* _Task list_
• A. Please copy the passage of the bariatric surgery post between "At the end of" and "do it at all.", inclusive.
• B. Answer these questions from the bariatric surgery post:
(i) What share of gastric sleeve patients fail to hit their weight loss goals?
(ii) About what fraction of current caloric intake does the writer expect to eat after surgery?
(iii) What did the writer have the other day that a future post will cover?

I’ve been thinking about and researching bariatric surgery for a number of years now. I am pretty confident that I know what I am getting myself into. I’ve done the classes, watched the videos, talked to the people. I know that this is the best thing for me and my health. That being said, recently I have found myself feeling quite nervous about having surgery.
I think the hardest thing for me is that it is a major lifestyle change. I think that we all want to stay at the status quo, and major changes are uncomfortable. I am not a fan of being uncomfortable. I want to keep doing what I’m doing, but that obviously doesn’t get me out of the situation that I am in.
So yeah, I don’t like change, and this is going to be a big change. But also, I manage a lot of my anxiety by planning. I look at all of the things that can happen and make plans on how to manage it. In a normal world I would research recipes and try them out ahead of time to make sure that I like them. I would have Albert and Beatrix try some of the foods too. I would stock up on things like protein shakes and powder, and be generally ready to go. However, one of the things that regularly happens after surgery is that patients taste buds change. Things that they used to like they just don’t like anymore. Some people struggle with eating meat afterwards. Some people loved Premier protein, and now can’t stomach it. Because of this, I just can’t prepare ahead of time. This means that my normal coping mechanisms are no longer available to me.
Next, I don’t know how my emotions are going to be post surgery. I know that this surgery can sometimes take a lot out of people, and I don’t really have that luxury. I need to be able to still take care of my family, because I know that Albert will not be able to take care of me, Beatrix, the house, and go to work. I am afraid that the recovery will be much harder than I currently expect, and that I will struggle more and be more on edge. I know that I tend to get pretty upset when I’m hungry. I recognize that I won’t feel hungry because my stomach is so much smaller, but I will still be eating maybe only 1/3 of my current caloric intake-and very low carbohydrate at that. Who knows how my body is going to respond. While very few people ultimately regret having the surgery, I definitely see a bunch of people who are a few weeks post operation who are saying that they regret it on social media.
Another thing that makes me nervous is the thought that it might not work. I’m afraid that I will go through all of this time, energy, money, etc. and will still be fat and unhealthy. 10-20% of gastric sleeve patients fail to hit their weight loss goals. What if I’m one of them? I think that my self esteem would probably go quickly down the toilet. I would probably feel like a failure, and would most likely fall into some state of depression. I definitely don’t want that to happen.

The last thing that really concerns me is the body dysmorphia that a lot of people experience post surgery. I have been this weight for a very long time and know myself at this weight. While I know that I need to lose weight to be healthy, I don’t know how to dress/exist as a thinner adult. I am afraid that I won’t see any changes or that I won’t be happy with my new look. I know I will have extra skin, but surgery out of pocket is just not an option for me at this time.

At the end of the day, I still believe that this is right for me. That being said, if I do decide to not have the surgery now, I’m not going back and going through this process again. Either I do it now or I don’t do it at all.
I have a post to write about my first Psychiatric Evaluation, which I had the other day. I’ll hopefully get to that in the next few days.

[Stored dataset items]
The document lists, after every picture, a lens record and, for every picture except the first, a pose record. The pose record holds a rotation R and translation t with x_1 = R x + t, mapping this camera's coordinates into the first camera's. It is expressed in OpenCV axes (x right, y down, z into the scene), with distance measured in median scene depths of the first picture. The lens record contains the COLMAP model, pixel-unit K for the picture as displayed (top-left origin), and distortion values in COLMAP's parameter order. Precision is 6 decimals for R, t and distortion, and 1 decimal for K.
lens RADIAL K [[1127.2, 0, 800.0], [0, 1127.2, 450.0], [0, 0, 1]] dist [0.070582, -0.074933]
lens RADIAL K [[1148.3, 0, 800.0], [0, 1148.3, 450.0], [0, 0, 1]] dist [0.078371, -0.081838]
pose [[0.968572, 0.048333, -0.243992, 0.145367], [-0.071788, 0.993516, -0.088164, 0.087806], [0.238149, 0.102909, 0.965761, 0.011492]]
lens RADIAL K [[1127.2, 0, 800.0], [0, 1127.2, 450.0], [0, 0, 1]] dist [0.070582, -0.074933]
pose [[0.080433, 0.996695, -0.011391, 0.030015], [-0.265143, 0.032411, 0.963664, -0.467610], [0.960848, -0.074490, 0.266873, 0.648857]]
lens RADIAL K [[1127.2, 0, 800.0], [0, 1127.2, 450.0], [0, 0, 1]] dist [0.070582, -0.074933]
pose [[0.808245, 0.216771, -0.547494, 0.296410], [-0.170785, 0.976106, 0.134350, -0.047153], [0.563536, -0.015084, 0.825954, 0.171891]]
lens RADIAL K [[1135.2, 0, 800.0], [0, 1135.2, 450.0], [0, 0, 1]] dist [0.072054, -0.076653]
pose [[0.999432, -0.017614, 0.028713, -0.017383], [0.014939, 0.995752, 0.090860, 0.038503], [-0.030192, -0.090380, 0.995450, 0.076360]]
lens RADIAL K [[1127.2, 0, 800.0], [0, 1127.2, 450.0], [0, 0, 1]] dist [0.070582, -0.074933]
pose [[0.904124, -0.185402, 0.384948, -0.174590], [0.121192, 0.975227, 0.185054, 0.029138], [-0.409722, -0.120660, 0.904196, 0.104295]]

* _Exercise responses_
• A.
At the end of the day, I still believe that this is right for me. That being said, if I do decide to not have the surgery now, I’m not going back and going through this process again. Either I do it now or I don’t do it at all.

• B.
(i) 10-20%
(ii) Maybe only 1/3
(iii) A first Psychiatric Evaluation